**Problems**
a: Revise the stretch of the Primary lesson text from "Come, Follow Me—For" through "be a hypocrite?", putting "students" in place of "children".
b: According to the Primary lesson text, how does the Bible Dictionary define a hypocrite?

Come, Follow Me—For Primary: New Testament 2023 “Matthew 21–23; Mark 11; Luke 19–20; John 12” Jesus taught the scribes and Pharisees about the importance of truly living the gospel—not just pretending to be righteous. What would help the children understand this truth?

  • As you read Matthew 23:25–28 with the children, consider sharing this definition of hypocrite from the Bible Dictionary: “One who pretends to be religious when he is not.” Why is it bad to be a hypocrite?
  • Show the children a cup that is clean on the outside but dirty on the inside to help illustrate the metaphor in Matthew 23:25. How can we make sure we are clean and pure on the inside?

“Lesson 20: ‘Woe unto You, … Hypocrites’” New Testament: Gospel Doctrine Teacher’s Manual  Explain that Jesus compared the Pharisees to a cup that is clean outside but dirty inside (Matthew 23:25–26). The Pharisees paid a great deal of attention to outward ordinances and actions that would make them appear righteous, but they were not as concerned with actually being righteous in their hearts. For this Jesus referred to them as hypocrites. This lesson will discuss the Savior’s condemnation of hypocrites—people who try to appear righteous but who do not try to live righteously.

President Dieter F. Uchtdorf explained, “[Jesus] rose up in righteous anger against hypocrites like the scribes, Pharisees, and Sadducees—those who tried to appear righteous in order to win the praise, influence, and wealth of the world, all the while oppressing the people they should have been blessing” (“On Being Genuine,” Ensign or Liahona, May 2015, 81).

**Records shown**

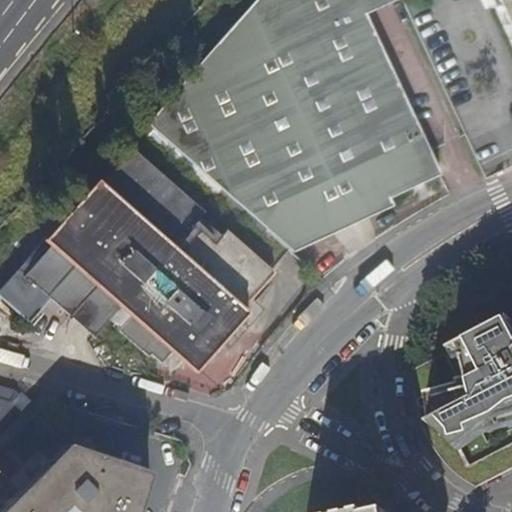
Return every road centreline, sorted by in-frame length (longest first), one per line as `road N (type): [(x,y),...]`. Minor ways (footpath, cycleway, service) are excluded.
road 1 (residential): [(0,361),(247,438)]
road 2 (residential): [(428,494),(390,412),(388,378),(413,259)]
road 3 (residential): [(428,494),(286,383)]
road 4 (residential): [(413,259),(335,323),(286,383)]
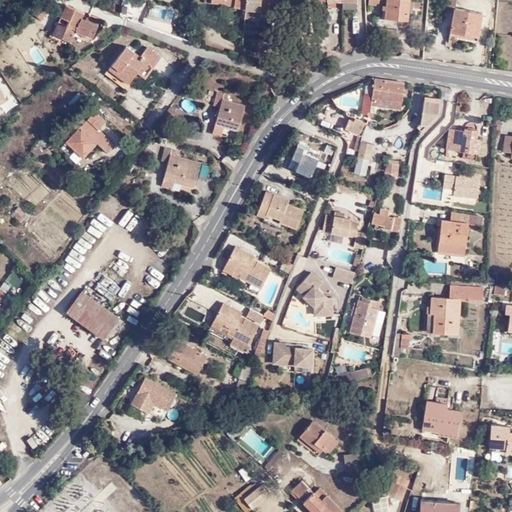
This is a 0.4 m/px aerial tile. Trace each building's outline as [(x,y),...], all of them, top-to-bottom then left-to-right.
[(237,9),(246,9),(247,0),(213,0),(213,3),(213,6),(237,9)] [(247,0),(246,9),(268,13),(270,14),(271,0),(247,0)] [(343,9),(357,9),(357,1),(343,0),(343,9)] [(385,0),(385,5),(384,17),(407,19),(409,0),(385,0)] [(449,30),(469,34),(469,23),(478,24),(480,13),(459,9),(459,0),(445,0),(445,9),(451,10),(449,30)] [(53,27),(71,36),(73,31),(95,41),(98,35),(93,32),(94,30),(78,22),(83,13),(63,4),(53,27)] [(116,4),(112,17),(124,21),(127,11),(123,6),(116,4)] [(322,6),(323,46),(343,45),(342,6),(322,6)] [(246,9),(245,19),(267,23),(268,13),(246,9)] [(476,35),(478,24),(469,23),(469,34),(476,35)] [(66,47),(71,36),(53,27),(47,38),(66,47)] [(139,68),(143,71),(149,64),(152,67),(159,58),(147,49),(141,56),(127,45),(107,70),(125,84),(135,72),(139,68)] [(0,109),(17,86),(0,73),(0,109)] [(404,81),(375,77),(372,96),(401,100),(404,81)] [(219,123),(233,126),(237,103),(221,100),(222,92),(210,89),(207,104),(211,104),(208,121),(219,123)] [(371,102),(372,96),(364,95),(361,111),(373,113),(375,103),(371,102)] [(416,124),(421,129),(436,114),(439,98),(424,95),(420,121),(416,124)] [(400,107),(401,100),(372,96),(371,102),(375,103),(400,107)] [(93,110),(90,114),(66,140),(83,156),(96,142),(106,150),(113,142),(99,130),(106,121),(93,110)] [(343,127),(363,135),(366,125),(367,120),(354,115),(353,119),(348,117),(343,127)] [(219,123),(208,121),(207,130),(217,132),(219,123)] [(374,140),(377,127),(366,124),(363,137),(374,140)] [(461,159),(475,161),(479,138),(475,137),(476,130),(463,128),(462,131),(448,129),(445,146),(462,149),(461,159)] [(289,155),(290,156),(309,163),(316,147),(324,150),(325,149),(330,151),(333,146),(319,139),(318,142),(299,135),(289,155)] [(372,144),(361,141),(357,155),(368,159),(372,144)] [(183,182),(196,185),(201,159),(176,156),(176,148),(162,146),(161,160),(165,160),(162,179),(183,182)] [(364,175),(368,159),(357,155),(357,156),(352,172),(364,175)] [(309,163),(290,156),(288,162),(314,172),(316,166),(309,163)] [(209,161),(202,160),(200,175),(207,176),(209,161)] [(400,163),(386,160),(382,174),(397,176),(400,163)] [(476,197),(479,175),(459,172),(458,175),(444,173),(442,186),(453,188),(452,194),(476,197)] [(183,182),(162,179),(161,185),(182,189),(183,182)] [(283,218),(300,226),(308,208),(292,202),(293,198),(270,188),(260,210),(269,214),(271,210),(284,216),(283,218)] [(28,219),(19,208),(12,215),(22,226),(28,219)] [(354,236),(351,244),(361,247),(365,231),(356,229),(358,221),(349,218),(349,217),(343,215),(344,212),(334,209),(333,212),(325,210),(321,228),(354,236)] [(449,218),(443,218),(439,250),(465,253),(468,223),(480,224),(481,216),(450,212),(449,218)] [(374,213),(371,221),(383,223),(398,226),(400,215),(390,213),(390,215),(374,213)] [(135,214),(126,224),(136,232),(145,222),(135,214)] [(95,216),(91,221),(103,229),(107,224),(95,216)] [(84,229),(77,241),(90,248),(96,237),(84,229)] [(240,273),(260,285),(271,266),(257,259),(255,263),(250,259),(254,253),(236,242),(223,265),(232,269),(234,266),(242,270),(240,273)] [(292,263),(282,258),(280,262),(290,267),(292,263)] [(110,267),(106,272),(121,283),(130,271),(115,260),(110,267)] [(351,282),(355,271),(335,264),(331,276),(351,282)] [(309,270),(296,285),(314,304),(314,313),(331,312),(331,295),(325,295),(316,286),(321,280),(309,270)] [(262,302),(274,306),(283,282),(271,277),(262,302)] [(505,283),(495,281),(494,293),(504,294),(505,283)] [(98,282),(94,288),(110,297),(114,291),(98,282)] [(431,310),(428,334),(453,337),(457,306),(478,308),(479,292),(449,288),(447,300),(429,298),(427,309),(431,310)] [(70,312),(106,337),(121,317),(84,291),(70,312)] [(370,305),(371,301),(359,299),(352,297),(351,303),(350,302),(347,315),(354,317),(351,330),(370,335),(374,320),(377,310),(377,308),(370,305)] [(241,310),(223,300),(210,321),(218,326),(221,322),(227,326),(225,330),(233,334),(232,336),(228,342),(244,351),(264,315),(262,314),(248,307),(240,320),(236,318),(241,310)] [(274,312),(266,308),(265,310),(264,311),(262,314),(264,315),(272,319),(274,312)] [(384,312),(377,310),(374,320),(382,322),(384,312)] [(225,330),(227,326),(221,322),(218,326),(210,321),(209,323),(232,336),(233,334),(225,330)] [(413,332),(395,330),(393,354),(401,355),(402,353),(405,353),(406,348),(408,348),(409,341),(412,341),(413,332)] [(3,333),(0,337),(0,339),(9,346),(13,341),(3,333)] [(170,357),(198,372),(207,355),(179,339),(170,357)] [(311,366),(312,346),(284,344),(284,340),(272,339),(270,362),(311,366)] [(24,354),(28,343),(22,341),(18,352),(24,354)] [(12,366),(14,360),(4,356),(2,363),(12,366)] [(239,377),(249,382),(256,366),(245,362),(239,377)] [(350,374),(351,381),(363,378),(369,377),(367,371),(350,374)] [(351,381),(350,374),(336,377),(337,384),(351,381)] [(179,391),(147,375),(138,392),(137,392),(137,393),(132,403),(151,412),(155,403),(169,410),(179,391)] [(426,400),(425,405),(447,409),(448,403),(426,400)] [(447,409),(425,405),(422,424),(439,427),(439,431),(460,434),(463,411),(447,409)] [(480,415),(480,413),(473,413),(472,426),(478,427),(480,415)] [(244,414),(232,427),(238,433),(250,420),(244,414)] [(329,456),(339,443),(313,423),(300,438),(312,447),(314,445),(322,451),(329,456)] [(24,433),(29,446),(52,437),(46,424),(24,433)] [(492,425),(489,446),(507,448),(507,453),(511,453),(511,432),(509,432),(509,427),(492,425)] [(232,439),(238,433),(232,427),(226,433),(232,439)] [(314,445),(312,447),(320,454),(322,451),(314,445)] [(278,447),(264,463),(268,468),(283,451),(278,447)] [(358,455),(355,456),(345,457),(347,473),(360,471),(359,458),(358,455)] [(244,466),(238,470),(245,480),(250,476),(244,466)] [(397,479),(408,484),(411,479),(400,474),(397,479)] [(309,499),(314,495),(299,481),(290,490),(309,508),(313,504),(309,499)] [(388,494),(401,500),(407,486),(394,481),(388,494)] [(235,500),(238,505),(244,500),(255,492),(255,491),(251,486),(235,500)] [(244,500),(252,510),(270,496),(262,486),(255,491),(255,492),(244,500)] [(331,511),(339,511),(341,510),(320,489),(314,495),(331,511)] [(331,511),(314,495),(309,499),(313,504),(309,508),(312,511),(331,511)] [(456,511),(459,502),(426,496),(422,496),(420,507),(419,511),(456,511)] [(244,511),(249,511),(252,510),(244,500),(238,505),(244,511)]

**Response list**
a:
Come, Follow Me—For Primary: New Testament 2023 “Matthew 21–23; Mark 11; Luke 19–20; John 12” Jesus taught the scribes and Pharisees about the importance of truly living the gospel—not just pretending to be righteous. What would help the students understand this truth?

  • As you read Matthew 23:25–28 with the students, consider sharing this definition of hypocrite from the Bible Dictionary: “One who pretends to be religious when he is not.” Why is it bad to be a hypocrite?

b: "One who pretends to be religious when he is not."